[Data extracts Boundary: Start]

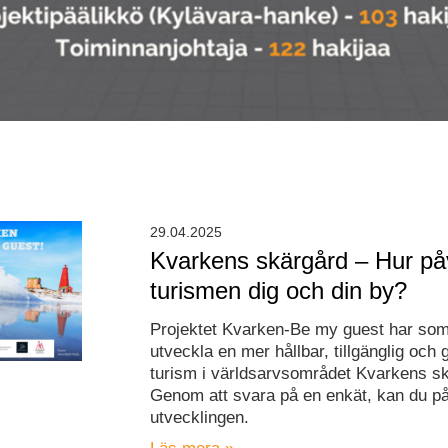
29.04.2025
Kvarkens skärgård – Hur på
turismen dig och din by?
Projektet Kvarken-Be my guest har som
utveckla en mer hållbar, tillgänglig och 
turism i världsarvsområdet Kvarkens s
Genom att svara på en enkät, kan du p
utvecklingen.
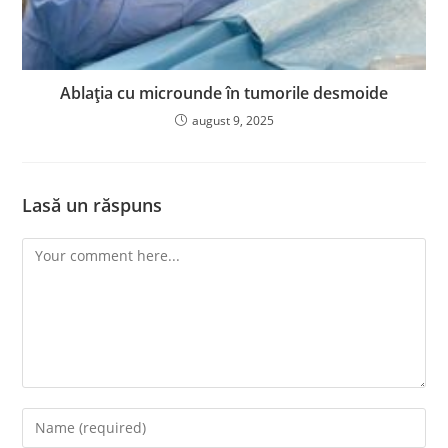
Ablația cu microunde în tumorile desmoide
august 9, 2025
Lasă un răspuns
Comment
Enter
your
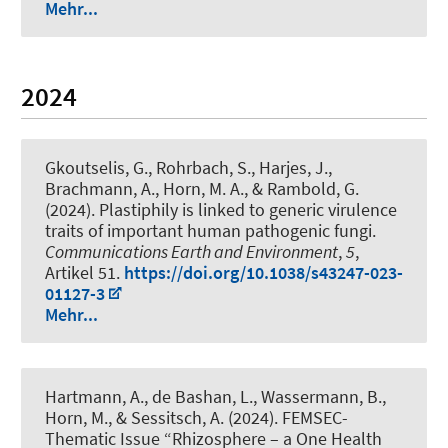
Mehr...
2024
Gkoutselis, G.
, Rohrbach, S.
, Harjes, J.,
Brachmann, A.
, Horn, M. A.
, & Rambold, G.
(2024).
Plastiphily is linked to generic virulence
traits of important human pathogenic fungi
.
Communications Earth and Environment
,
5
,
Artikel 51.
https://doi.org/10.1038/s43247-023-
01127-3
Mehr...
Hartmann, A., de Bashan, L., Wassermann, B.
,
Horn, M.
, & Sessitsch, A. (2024).
FEMSEC-
Thematic Issue “Rhizosphere – a One Health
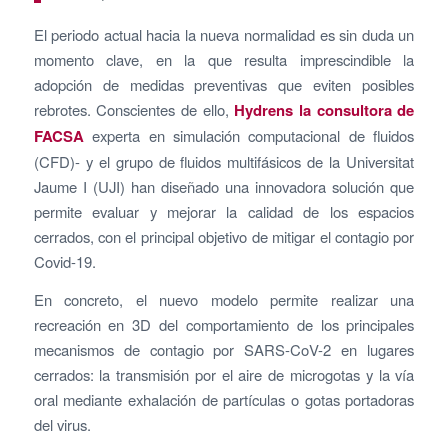
El periodo actual hacia la nueva normalidad es sin duda un
momento clave, en la que resulta imprescindible la
adopción de medidas preventivas que eviten posibles
rebrotes. Conscientes de ello,
Hydrens la consultora de
FACSA
experta en simulación computacional de fluidos
(CFD)- y el grupo de fluidos multifásicos de la Universitat
Jaume I (UJI) han diseñado una innovadora solución que
permite evaluar y mejorar la calidad de los espacios
cerrados, con el principal objetivo de mitigar el contagio por
Covid-19.
En concreto, el nuevo modelo permite realizar una
recreación en 3D del comportamiento de los principales
mecanismos de contagio por SARS-CoV-2 en lugares
cerrados: la transmisión por el aire de microgotas y la vía
oral mediante exhalación de partículas o gotas portadoras
del virus.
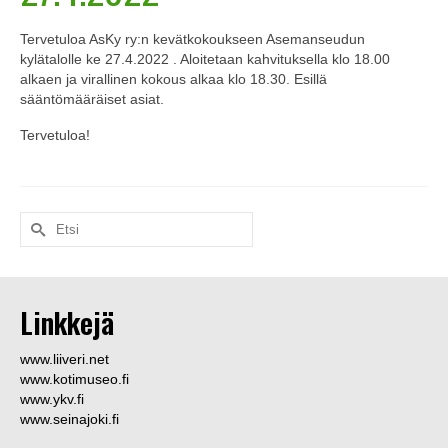
Tervetuloa AsKy ry:n kevätkokoukseen Asemanseudun
kylätalolle ke 27.4.2022 . Aloitetaan kahvituksella klo 18.00
alkaen ja virallinen kokous alkaa klo 18.30. Esillä
sääntömääräiset asiat.
Tervetuloa!
Search
for:
Linkkejä
www.liiveri.net
www.kotimuseo.fi
www.ykv.fi
www.seinajoki.fi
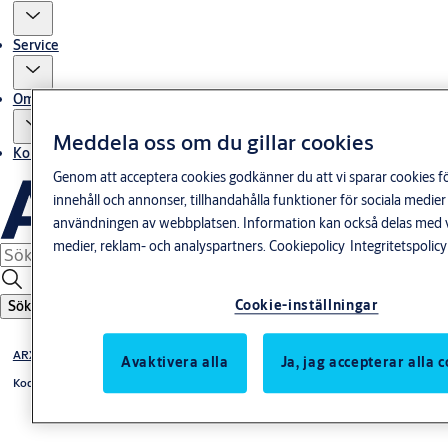
Service
Om oss
Meddela oss om du gillar cookies
Kontakta oss
Genom att acceptera cookies godkänner du att vi sparar cookies f
innehåll och annonser, tillhandahålla funktioner för sociala medie
användningen av webbplatsen. Information kan också delas med v
medier, reklam- och analyspartners.
Cookiepolicy
Integritetspolicy
Cookie-inställningar
Sök
ARX Säkerhetssystem
Avaktivera alla
Ja, jag accepterar alla 
Kodbärare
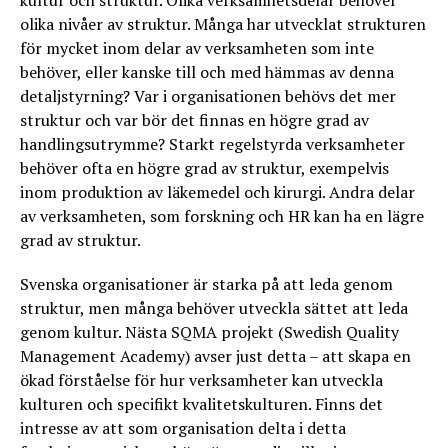
kultur och struktur. Olika verksamhetsdelar behöver
olika nivåer av struktur. Många har utvecklat strukturen
för mycket inom delar av verksamheten som inte
behöver, eller kanske till och med hämmas av denna
detaljstyrning? Var i organisationen behövs det mer
struktur och var bör det finnas en högre grad av
handlingsutrymme? Starkt regelstyrda verksamheter
behöver ofta en högre grad av struktur, exempelvis
inom produktion av läkemedel och kirurgi. Andra delar
av verksamheten, som forskning och HR kan ha en lägre
grad av struktur.
Svenska organisationer är starka på att leda genom
struktur, men många behöver utveckla sättet att leda
genom kultur. Nästa SQMA projekt (Swedish Quality
Management Academy) avser just detta – att skapa en
ökad förståelse för hur verksamheter kan utveckla
kulturen och specifikt kvalitetskulturen. Finns det
intresse av att som organisation delta i detta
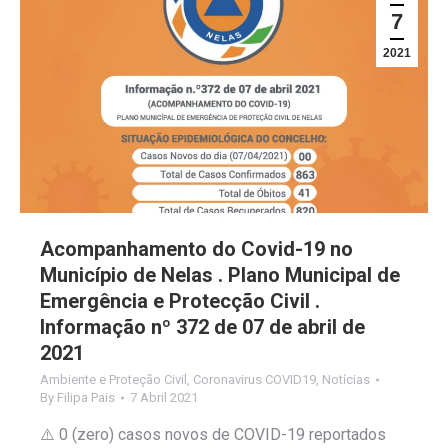
7
2021
Acompanhamento do Covid-19 no
Município de Nelas . Plano Municipal de
Emergência e Protecção Civil .
Informação nº 372 de 07 de abril de
2021
Ambiente e Proteção Civil
,
Coronavirus COVID19
,
Notícias
By
Filipa Pais
7 Abril 2021
⚠️ 0 (zero) casos novos de COVID-19 reportados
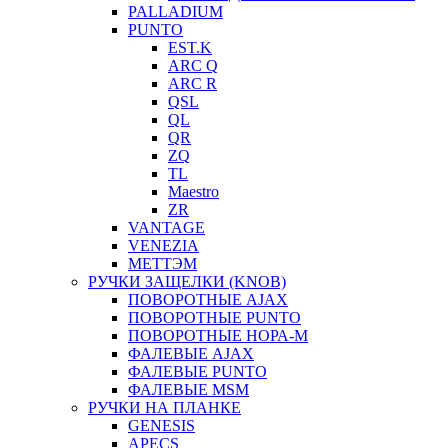
PALLADIUM
PUNTO
EST.K
ARC Q
ARC R
QSL
QL
QR
ZQ
TL
Maestro
ZR
VANTAGE
VENEZIA
МЕТТЭМ
РУЧКИ ЗАЩЕЛКИ (KNOB)
ПОВОРОТНЫЕ AJAX
ПОВОРОТНЫЕ PUNTO
ПОВОРОТНЫЕ НОРА-М
ФАЛЕВЫЕ AJAX
ФАЛЕВЫЕ PUNTO
ФАЛЕВЫЕ MSM
РУЧКИ НА ПЛАНКЕ
GENESIS
APECS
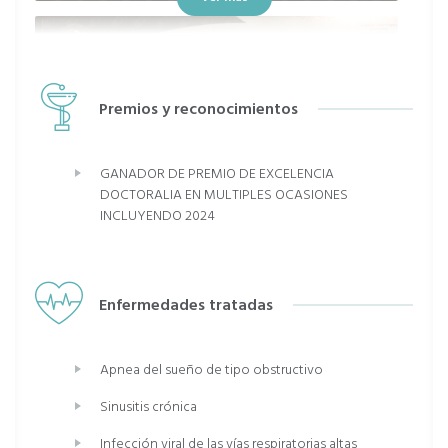
Premios y reconocimientos
GANADOR DE PREMIO DE EXCELENCIA
DOCTORALIA EN MULTIPLES OCASIONES
INCLUYENDO 2024
Enfermedades tratadas
Apnea del sueño de tipo obstructivo
Sinusitis crónica
Infección viral de las vías respiratorias altas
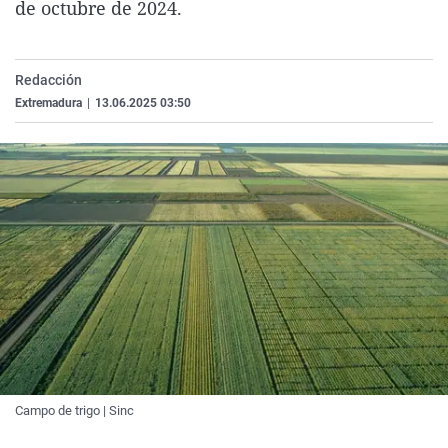
de octubre de 2024.
La rosa de los vientos
Caso
Extremadura
Virales
Gente viajera
Retornados
Galicia
Televisión
Redacción
Como el perro y el gat
Equipo de investigaci
La Rioja
Elecciones
Extremadura
|
13.06.2025 03:50
Operación Viuda Negr
Navarra
País Vasco
Campo de trigo | Sinc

[Data extracts Boundary: End]

Task to carry out: Copy, from the data above, every line where the word "contagio" appears.

Written solution:
cerrados, con el principal objetivo de mitigar el contagio por
mecanismos de contagio por SARS-CoV-2 en lugares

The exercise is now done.